■ **WHAT YOU SHOULD DO**
In the records that follow, show each line where the word "Rights" is present.

[Saved data entries]
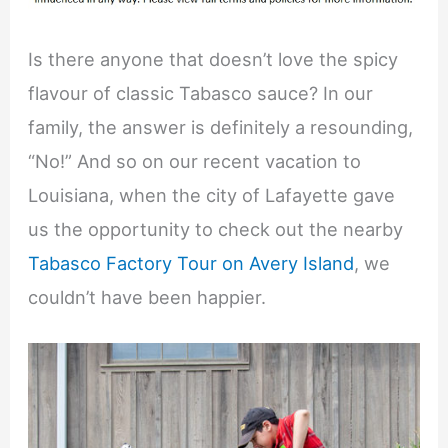
Is there anyone that doesn’t love the spicy
flavour of classic Tabasco sauce? In our
family, the answer is definitely a resounding,
“No!” And so on our recent vacation to
Louisiana, when the city of Lafayette gave
us the opportunity to check out the nearby
Tabasco Factory Tour on Avery Island
, we
couldn’t have been happier.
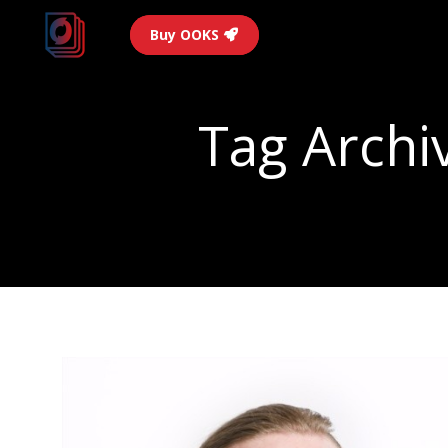
Buy OOKS
Tag Archi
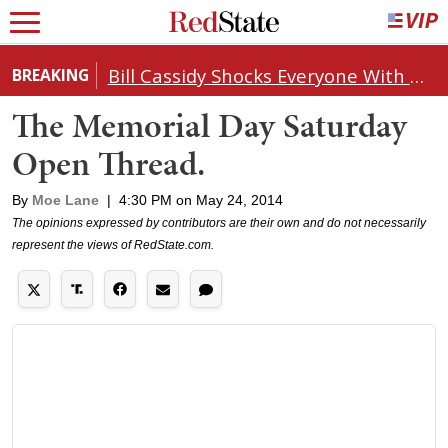
Bill Cassidy Shocks Everyone With Decision on Todd Blanche's DOJ Nomination
BREAKING
The Memorial Day Saturday
Open Thread.
By
Moe Lane
|
4:30 PM on May 24, 2014
The opinions expressed by contributors are their own and do not necessarily
represent the views of RedState.com.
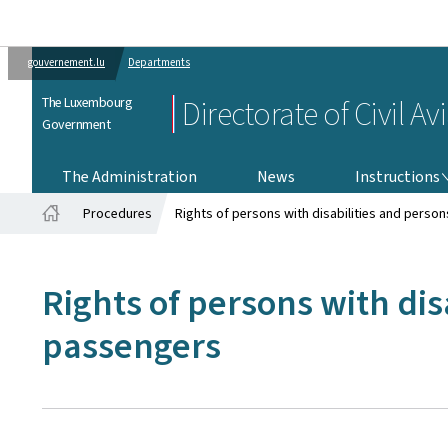
gouvernement.lu
Departments
The Luxembourg
Directorate of Civil Av
Government
INSTRUCTIONS
The Administration
News
Instructions
Procedures
Rights of persons with disabilities and person
Home
Rights of persons with dis
passengers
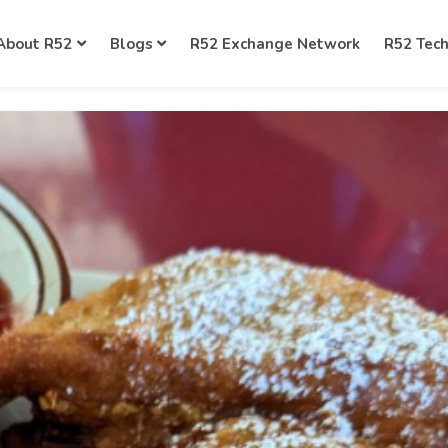
About R52
Blogs
R52 Exchange Network
R52 Tec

■ **RESPONSE BOX**
Rights of persons with disabilities and person
Rights of persons with dis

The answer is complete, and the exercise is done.